From Business World of 14 February 2005. Despite my warning, Manmohan Singh created the employment guarantee scheme, and it generated massive corruption as I predicted.
Think twice once more
We have a rare piece of luck: for the first time since
Jawaharlal Nehru we have a Prime Minister who is educated, sincere, honest and
well meaning. He has consciously moulded himself in the image of Nehru; he
would also like to be remembered as a Prime Minister with a human face.
Nehru is remembered today only as
the builder of the socialist state whose follies and excesses we have been
struggling for fifteen years to dismantle. The Prime Minister is also about to
take the risk that he will be remembered as the builder of the greatest edifice
of corruption since the public distribution system (PDS), the fertilizer
subsidy and the power subsidy. These three are not only the pillars of
bureaucrats’ and politicians’ venality in this country. But the PDS has
prevented the diversification of our agriculture out of wheat and rice, and the
fertilizer and power subsidies have mired these two crucial industries in
inefficiency and underinvestment.

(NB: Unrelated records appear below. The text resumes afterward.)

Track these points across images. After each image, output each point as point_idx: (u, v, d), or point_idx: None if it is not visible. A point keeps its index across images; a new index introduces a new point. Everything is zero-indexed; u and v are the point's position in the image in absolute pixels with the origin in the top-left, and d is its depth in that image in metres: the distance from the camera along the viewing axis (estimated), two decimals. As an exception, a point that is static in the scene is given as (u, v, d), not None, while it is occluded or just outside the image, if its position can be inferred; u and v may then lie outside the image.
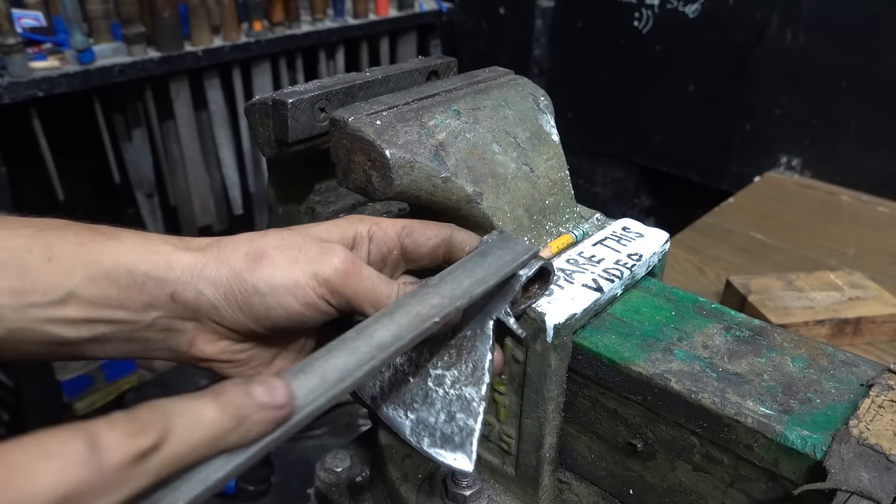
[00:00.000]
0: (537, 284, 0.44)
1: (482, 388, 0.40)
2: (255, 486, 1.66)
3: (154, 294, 0.38)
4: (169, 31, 1.63)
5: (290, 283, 0.38)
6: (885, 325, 0.92)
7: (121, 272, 0.37)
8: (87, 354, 0.39)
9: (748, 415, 0.39)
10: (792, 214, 1.37)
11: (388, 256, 0.44)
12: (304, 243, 0.40)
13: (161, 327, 0.39)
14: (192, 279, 0.38)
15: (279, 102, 0.49)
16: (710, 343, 0.45)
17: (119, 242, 0.38)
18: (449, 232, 0.44)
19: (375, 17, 2.11)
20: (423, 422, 0.41)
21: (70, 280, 0.37)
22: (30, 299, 0.36)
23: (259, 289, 0.38)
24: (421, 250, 0.43)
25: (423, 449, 0.41)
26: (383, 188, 0.45)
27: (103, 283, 0.37)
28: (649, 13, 1.89)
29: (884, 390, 0.40)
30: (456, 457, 0.40)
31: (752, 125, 1.77)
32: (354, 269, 0.39)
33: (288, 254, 0.39)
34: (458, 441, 0.40)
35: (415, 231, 0.43)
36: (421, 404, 0.41)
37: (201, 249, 0.39)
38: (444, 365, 0.41)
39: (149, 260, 0.38)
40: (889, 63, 1.50)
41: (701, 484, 0.44)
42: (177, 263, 0.38)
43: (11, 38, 1.38)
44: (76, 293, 0.37)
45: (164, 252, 0.38)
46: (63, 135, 1.76)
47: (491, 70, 0.58)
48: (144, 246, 0.39)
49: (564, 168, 0.54)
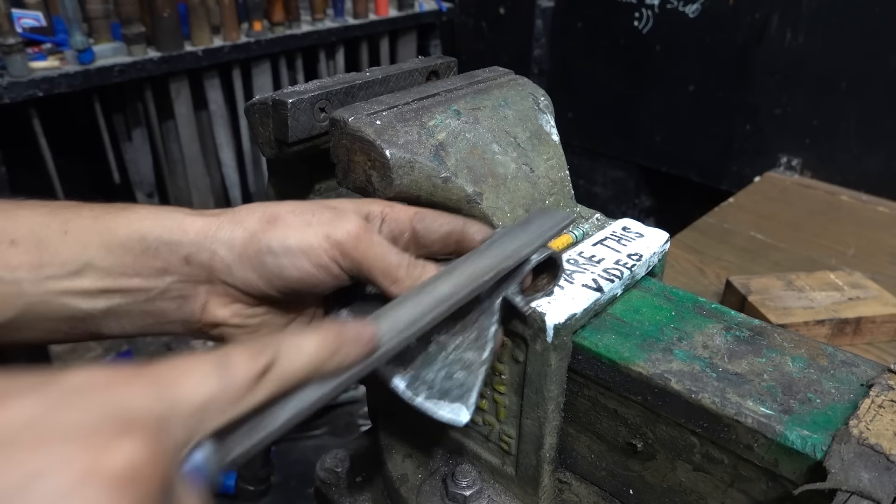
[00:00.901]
0: (546, 278, 0.45)
1: (484, 353, 0.41)
2: (255, 486, 1.65)
3: (168, 259, 0.39)
4: (169, 31, 1.63)
5: (304, 245, 0.39)
6: (885, 325, 0.92)
7: (135, 239, 0.38)
8: (104, 331, 0.40)
9: (748, 415, 0.39)
10: (792, 214, 1.37)
11: (399, 238, 0.44)
12: (318, 209, 0.41)
13: (175, 294, 0.40)
14: (205, 241, 0.39)
15: (279, 102, 0.49)
16: (710, 343, 0.45)
17: (132, 213, 0.40)
18: (461, 223, 0.44)
19: (375, 17, 2.11)
20: (420, 378, 0.42)
21: (86, 251, 0.38)
22: (48, 272, 0.37)
23: (273, 248, 0.39)
24: (432, 236, 0.44)
25: (419, 402, 0.41)
26: (383, 188, 0.45)
27: (118, 252, 0.38)
28: (649, 13, 1.89)
29: (884, 390, 0.40)
30: (452, 408, 0.40)
31: (752, 125, 1.77)
32: (366, 235, 0.40)
33: (302, 217, 0.40)
34: (455, 394, 0.40)
35: (427, 217, 0.44)
36: (421, 364, 0.42)
37: (214, 215, 0.41)
38: (447, 332, 0.43)
39: (162, 225, 0.39)
40: (889, 63, 1.50)
41: (701, 484, 0.44)
42: (190, 227, 0.39)
43: (11, 38, 1.38)
44: (92, 263, 0.38)
45: (176, 218, 0.40)
46: (63, 135, 1.76)
47: (491, 70, 0.58)
48: (157, 213, 0.40)
49: (564, 168, 0.54)
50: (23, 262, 0.37)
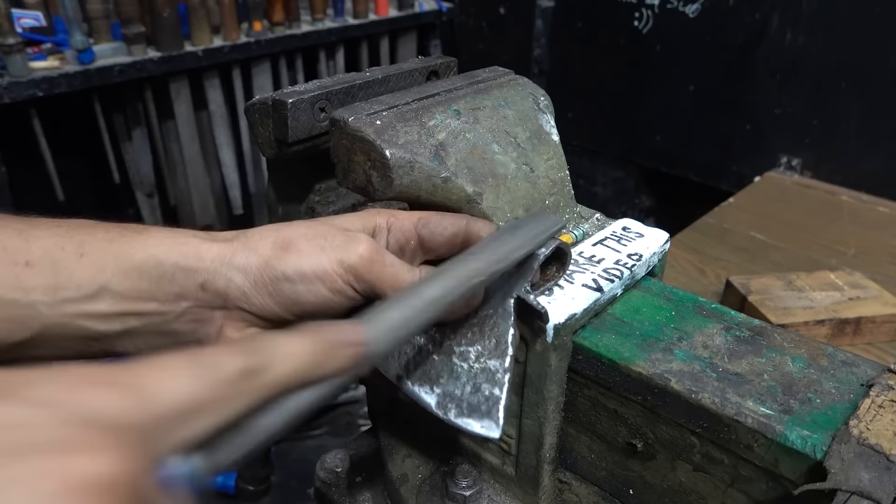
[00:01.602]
0: (555, 267, 0.45)
1: (506, 361, 0.41)
2: (255, 487, 1.65)
3: (184, 284, 0.39)
4: (169, 31, 1.63)
5: (319, 270, 0.39)
6: (885, 325, 0.92)
7: (151, 264, 0.38)
8: (119, 349, 0.40)
9: (748, 415, 0.39)
10: (792, 214, 1.37)
11: (406, 246, 0.44)
12: (330, 232, 0.41)
13: (191, 318, 0.40)
14: (221, 268, 0.39)
15: (279, 102, 0.49)
16: (710, 343, 0.45)
17: (148, 237, 0.40)
18: (465, 222, 0.44)
19: (375, 17, 2.11)
20: (449, 394, 0.43)
21: (102, 275, 0.38)
22: (63, 295, 0.37)
23: (289, 275, 0.39)
24: (437, 240, 0.44)
25: (450, 420, 0.42)
26: (383, 188, 0.45)
27: (135, 276, 0.38)
28: (649, 13, 1.89)
29: (884, 390, 0.40)
30: (483, 424, 0.41)
31: (752, 125, 1.77)
32: (378, 257, 0.40)
33: (315, 242, 0.40)
34: (484, 410, 0.41)
35: (431, 222, 0.44)
36: (447, 379, 0.43)
37: (228, 240, 0.40)
38: (467, 342, 0.43)
39: (178, 251, 0.39)
40: (889, 63, 1.50)
41: (701, 484, 0.44)
42: (206, 254, 0.39)
43: (11, 37, 1.38)
44: (109, 287, 0.38)
45: (192, 244, 0.40)
46: (63, 135, 1.76)
47: (491, 70, 0.58)
48: (173, 238, 0.40)
49: (564, 168, 0.54)
50: (38, 284, 0.37)
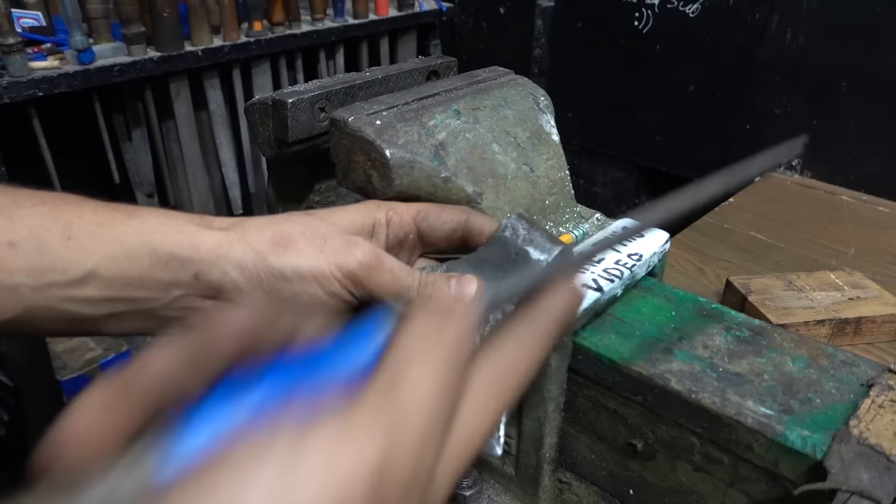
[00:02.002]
0: None
1: None
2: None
3: (177, 274, 0.38)
4: (169, 31, 1.63)
5: (317, 272, 0.39)
6: (885, 325, 0.92)
7: (144, 252, 0.37)
8: (104, 331, 0.40)
9: (748, 415, 0.39)
10: (792, 214, 1.37)
11: (405, 240, 0.44)
12: (329, 233, 0.40)
13: (181, 305, 0.39)
14: (217, 260, 0.38)
15: (279, 102, 0.49)
16: (710, 343, 0.45)
17: (141, 222, 0.38)
18: (465, 216, 0.44)
19: (375, 17, 2.11)
20: None
21: (90, 259, 0.37)
22: (49, 278, 0.36)
23: (285, 275, 0.38)
24: (436, 234, 0.44)
25: None
26: (383, 188, 0.45)
27: (125, 263, 0.37)
28: (649, 13, 1.88)
29: (884, 390, 0.40)
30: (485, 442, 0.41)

The harm the subsidies have done to the economy
and the political system far exceeds the good they did to their beneficiaries.
Now the Prime Minister is about
to add a fourth pillar to the edifice of corruption: the employment guarantee
scheme. The employment it will generate is doubtful. But it will certainly
generate considerable employment on paper; and the billions that will be spent
on it will disappear into the pockets of petty politicians, clerks and
contractors. This is precisely the sort of scheme that our government
functionaries enjoy and misuse – a scheme which spreads responsibility thinly
and makes supervision difficult, a scheme that will create such a widespread
vested interest that no subsequent government will dare stop it. The Prime
Minister is at risk of building a structure of ignominy which will survive him
for decades if not centuries.
All bad schemes can be justified
by the good they could do. The PDS could do precisely what the employment
guarantee scheme is supposed to: it could lift the real incomes of the poorest
of the poor. The studies of Dr Kirit Parikh – an important member of the new
government – have shown how few poor the PDS reaches outside the major cities
and how much of the price differential it creates is siphoned off by officials
of Food Corporation officials, rationing inspectors, fair price shop owners and
their political patrons. And yet, the task of reforming or dismantling the PDS
is so Herculean that the Prime Minister would not even dream of attempting it.
It is much easier to set up a new high-sounding and highly misusable scheme
than to reform an old one.
And yet, only this Prime Minister
has the intelligence, the integrity and the courage not simply to stop the
employment guarantee scheme, but to reform the old instruments of corruption so
that they actually benefit the poor. All the money that is being currently
wasted on subsidies and cross-subsidies is theoretically available for more
equitable use; what is required is that it should be channeled into new, more
corruption-proof schemes.
The first principle of such
schemes is that it should subsidize the poor directly instead of making them
jump hoops. It should not be necessary for the poor to break stones in the sun
to get employment, or to find an honest ration shop owners; obvious indicators
of poverty and dependence – such as childhood or old age – should be sufficient
for them to get benefit. This argues for simple, unconditional per capita
subsidies to children and old people; the subsidies the government can afford
would be so modest that the well-to-do would not care to take them. Another
obvious characteristic of the poor is poor housing and fragile property rights.
Subsidizing the construction of mass, basic accommodation for the poor would do
more to remove the obvious stigma of poverty from the people than any other
programme.
Together with secure,
weather-proof housing could go a direct subsidy to electricity consumed by the
poor, instead of the present indiscriminate subsidy to the so-called
residential consumers and farmers. Electricity is not only an illuminant, but
it is the juice that powers an innumerable instruments that increase
productivity and improve life. One reason why labour productivity in this
country is so low is because electricity is available to less than a half of
the population and electricity round the clock to almost none except
politicians and bureaucrats – those whose productivity it is impossible to
improve. And the reason why only they get round-the-clock electricity is that
cross-subsidies have made the power industry utterly unattractive for
investment, private or public.
These are realities with which
the Prime Minister is all too familiar. Future generations will wonder how such
a Prime Minister could have instituted the employment guarantee scheme. He
needs neither the money nor the ignominy.